Task directions — Which lines to output? The line containing "index pip: (145, 175)" and every line after it in the data below, each copied exactly.
[[ Information shown open ]]
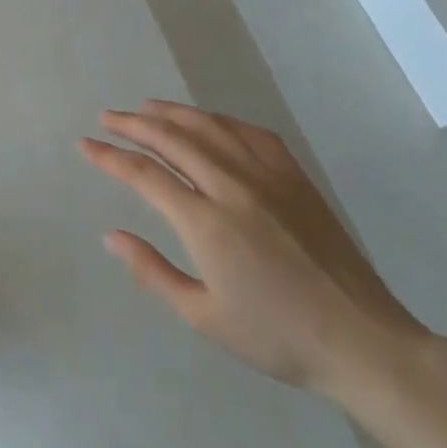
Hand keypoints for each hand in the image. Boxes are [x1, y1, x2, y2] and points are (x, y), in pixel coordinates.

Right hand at [81, 101, 430, 402]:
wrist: (361, 340)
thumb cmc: (277, 336)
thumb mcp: (203, 316)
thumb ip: (152, 271)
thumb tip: (112, 235)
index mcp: (206, 223)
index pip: (145, 175)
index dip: (110, 157)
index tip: (85, 144)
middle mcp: (233, 187)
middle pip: (174, 140)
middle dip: (134, 125)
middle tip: (108, 118)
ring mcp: (269, 178)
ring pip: (212, 128)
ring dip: (175, 114)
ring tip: (148, 107)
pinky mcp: (297, 179)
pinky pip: (254, 135)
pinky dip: (224, 120)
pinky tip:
[[ Information shown closed ]]
Response area —
index pip: (145, 175)
index dip: (110, 157)
index tip: (85, 144)
middle mcp: (233, 187)
middle pip: (174, 140)
middle dip: (134, 125)
middle tip: (108, 118)
ring mcp: (269, 178)
ring pip: (212, 128)
ring dip: (175, 114)
ring tip: (148, 107)
pinky mcp: (297, 179)
pinky pip: (254, 135)
pinky dip: (224, 120)
pinky tip:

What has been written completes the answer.